Outrage brewed over the days, coming from the likes of Sen. Kamala Harris, Ellen DeGeneres, and all across social media. OUT FRONT even followed this story over the weeks.

But as the investigation turned up little, skepticism mounted.The first turn in the story came on February 16, when Chicago PD detectives told the Chicago Tribune that they were investigating whether Smollett paid two brothers $3,500 to stage the whole incident. Smollett and his attorneys denied this vehemently. Four days later, Chicago PD and the Cook County state attorney charged Smollett with filing a false police report, a felony offense.
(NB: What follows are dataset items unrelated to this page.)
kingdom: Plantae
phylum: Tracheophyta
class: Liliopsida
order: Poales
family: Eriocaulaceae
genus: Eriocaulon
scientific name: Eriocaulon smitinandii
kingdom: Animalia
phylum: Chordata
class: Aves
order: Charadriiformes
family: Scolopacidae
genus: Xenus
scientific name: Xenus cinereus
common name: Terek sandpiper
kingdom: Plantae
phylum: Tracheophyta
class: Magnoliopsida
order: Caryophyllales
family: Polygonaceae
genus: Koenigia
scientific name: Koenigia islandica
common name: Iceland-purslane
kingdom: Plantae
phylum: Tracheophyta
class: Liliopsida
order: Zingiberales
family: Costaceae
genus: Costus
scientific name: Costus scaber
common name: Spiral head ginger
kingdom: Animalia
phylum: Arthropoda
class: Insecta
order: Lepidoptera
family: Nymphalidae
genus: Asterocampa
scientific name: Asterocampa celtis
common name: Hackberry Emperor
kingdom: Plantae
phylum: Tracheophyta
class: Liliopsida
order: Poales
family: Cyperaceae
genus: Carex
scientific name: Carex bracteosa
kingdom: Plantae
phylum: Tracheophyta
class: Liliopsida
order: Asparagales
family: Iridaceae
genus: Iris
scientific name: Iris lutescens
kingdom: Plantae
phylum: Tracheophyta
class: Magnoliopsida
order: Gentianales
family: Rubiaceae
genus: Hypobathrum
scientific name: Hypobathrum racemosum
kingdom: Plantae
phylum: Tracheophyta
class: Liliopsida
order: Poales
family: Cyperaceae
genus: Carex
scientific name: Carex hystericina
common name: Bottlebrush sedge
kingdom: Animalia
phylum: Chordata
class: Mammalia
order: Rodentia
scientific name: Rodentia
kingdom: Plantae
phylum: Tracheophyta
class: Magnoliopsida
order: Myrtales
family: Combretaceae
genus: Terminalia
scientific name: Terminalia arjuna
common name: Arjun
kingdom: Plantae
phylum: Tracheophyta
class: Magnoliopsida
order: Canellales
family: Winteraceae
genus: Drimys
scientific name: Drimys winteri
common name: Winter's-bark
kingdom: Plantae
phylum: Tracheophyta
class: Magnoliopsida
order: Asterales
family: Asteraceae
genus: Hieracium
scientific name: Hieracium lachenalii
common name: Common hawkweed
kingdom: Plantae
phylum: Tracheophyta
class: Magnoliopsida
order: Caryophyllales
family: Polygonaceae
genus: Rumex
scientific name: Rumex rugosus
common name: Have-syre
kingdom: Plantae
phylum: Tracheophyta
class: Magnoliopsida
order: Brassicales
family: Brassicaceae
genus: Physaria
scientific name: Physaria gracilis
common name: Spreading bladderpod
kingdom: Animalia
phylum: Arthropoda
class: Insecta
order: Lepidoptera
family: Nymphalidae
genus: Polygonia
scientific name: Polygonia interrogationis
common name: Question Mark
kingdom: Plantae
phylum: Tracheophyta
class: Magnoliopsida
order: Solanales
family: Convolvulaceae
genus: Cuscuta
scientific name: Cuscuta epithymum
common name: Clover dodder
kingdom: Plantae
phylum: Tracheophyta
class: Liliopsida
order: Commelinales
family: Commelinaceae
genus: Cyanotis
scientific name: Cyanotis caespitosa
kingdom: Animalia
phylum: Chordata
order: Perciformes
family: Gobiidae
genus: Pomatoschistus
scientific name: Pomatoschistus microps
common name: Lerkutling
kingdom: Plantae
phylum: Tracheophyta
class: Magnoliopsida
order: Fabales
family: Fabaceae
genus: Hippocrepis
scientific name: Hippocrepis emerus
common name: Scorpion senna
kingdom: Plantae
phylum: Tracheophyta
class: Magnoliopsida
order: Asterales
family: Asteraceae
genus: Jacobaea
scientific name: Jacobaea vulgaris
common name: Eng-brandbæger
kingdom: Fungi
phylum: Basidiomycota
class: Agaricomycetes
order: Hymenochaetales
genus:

Finally, on February 21, Smollett turned himself in to Chicago PD, was arrested, his mugshot taken, and later released on $100,000 bond. The superintendent of the Chicago PD held a press conference on the case and stated that Smollett staged the attack and threatening letter because he was “dissatisfied with his salary on Empire.” Future court proceedings will eventually determine the fate of Jussie Smollett the man. The narrative ended February 22, exactly a month after the letter was allegedly sent, when Empire executives officially dropped Smollett from the show, leaving him stained likely forever.

Jussie Smollett is a visible figure, a (former) actor on a popular TV show. He is black, openly gay, vocal about his support for LGBTQ issues. The story of this targeted, explicit, chilling hate crime occupied queer media, social media, and mainstream news for nearly a month. It felt “perfect:” an incident that captured an intersection of race, orientation, political affiliation, in a major American city. It was a visible, volatile, tense flashpoint for a tense, volatile country in a tense, volatile time.

And it was a hoax. A goof. A sweeping piece of performance art that an actor engaged in to gain some publicity and boost his salary. Undoubtedly, Jussie Smollett did an inflaming, selfish, very serious thing that undermined not only the victims of actual hate crimes, but the LGBTQ communities and communities of color that he associated with and spoke for. Jussie Smollett’s stunt may have set these communities back years, and he deserves every ounce of blame and shame set on him.

Now that we’ve gotten the question of blame out of our system, we need to ask: what do we do now?

What do we do now that every report of a hate crime against a person of color or a queer person will be met with skepticism and doubt? Victims of real hate crimes, abuses, and assaults are all going to face the familiar stonewall propped up again by this farce: “I don’t believe you.” In the long run, that disbelief and doubt will excuse future hate crimes. “That Jussie Smollett guy faked it; you could be faking it too.”

Two days after Chicago PD detectives reported that Smollett may have staged what he staged, Scott Nevins from NewNowNext said about believing Smollett’s story and not apologizing for believing it: “I come from the school of always believing the victim, whether it be from sexual assault, violent hate crimes, hazing, or bullying, until proven that I shouldn’t. It’s the safest way to ensure we protect real victims.”

That was when allegations of a hoax were fresh. Now, with Smollett arrested, surrendered, charged, and dropped from Empire, should be the time to jettison him from the conversation. The longer we, as a community, continue talking about this story, the worse we will look.

But this whole debacle reveals a vulnerability that’s latent in any community, like a queer community, with a history of being marginalized, victimized, and oppressed. We, as a community, are constantly vigilant for injustice, ready to passionately defend ourselves and our own when we feel it. The fact that Smollett’s stunt garnered the response it did from queer media outlets, this one included, speaks to this.

Nevins isn’t wrong in suggesting we continue to support and believe victims of injustice, big and small, until proven that we shouldn’t. Of course we should listen to victims and support them and seek justice. But we also need to be careful, a little more on guard, and prepared to accept the possibility that we’ve been played. Because the story of Jussie Smollett could embolden more opportunists looking to stoke a fire, and actual committers of hate crimes finding a new excuse.